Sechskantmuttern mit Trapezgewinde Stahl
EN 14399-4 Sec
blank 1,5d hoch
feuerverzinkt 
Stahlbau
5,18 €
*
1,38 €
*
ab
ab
====================
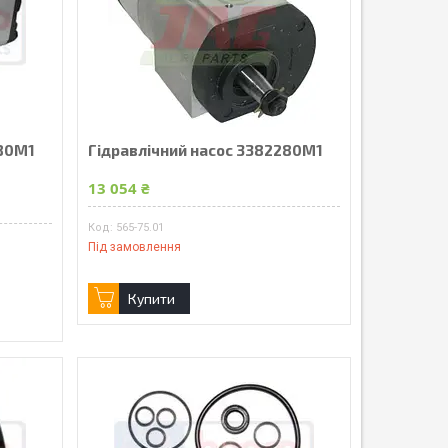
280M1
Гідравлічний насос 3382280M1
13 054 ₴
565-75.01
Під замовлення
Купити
====================
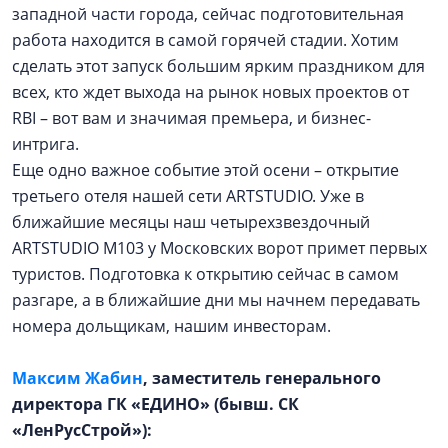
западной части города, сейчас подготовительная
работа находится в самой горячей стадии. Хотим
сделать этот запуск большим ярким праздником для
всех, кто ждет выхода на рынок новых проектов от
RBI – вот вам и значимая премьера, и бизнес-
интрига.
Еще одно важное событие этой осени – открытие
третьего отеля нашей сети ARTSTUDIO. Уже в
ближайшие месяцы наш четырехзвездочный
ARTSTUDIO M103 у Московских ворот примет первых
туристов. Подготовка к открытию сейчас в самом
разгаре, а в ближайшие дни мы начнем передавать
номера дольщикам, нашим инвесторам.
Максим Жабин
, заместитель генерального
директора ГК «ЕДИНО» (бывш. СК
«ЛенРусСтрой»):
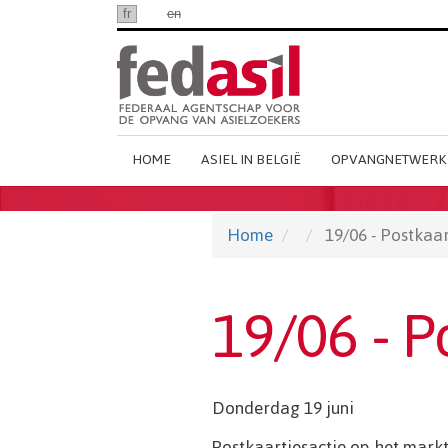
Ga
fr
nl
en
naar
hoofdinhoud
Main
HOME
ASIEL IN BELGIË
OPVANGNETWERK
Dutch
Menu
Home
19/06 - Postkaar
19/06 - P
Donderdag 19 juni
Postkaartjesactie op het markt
====================
TASK TO CARRY OUT
Return every line from the entries above that contains the word "ARTSTUDIO".

OUTPUT OF THE TASK
третьего отеля нашей сети ARTSTUDIO. Уже в
ARTSTUDIO M103 у Московских ворот примет первых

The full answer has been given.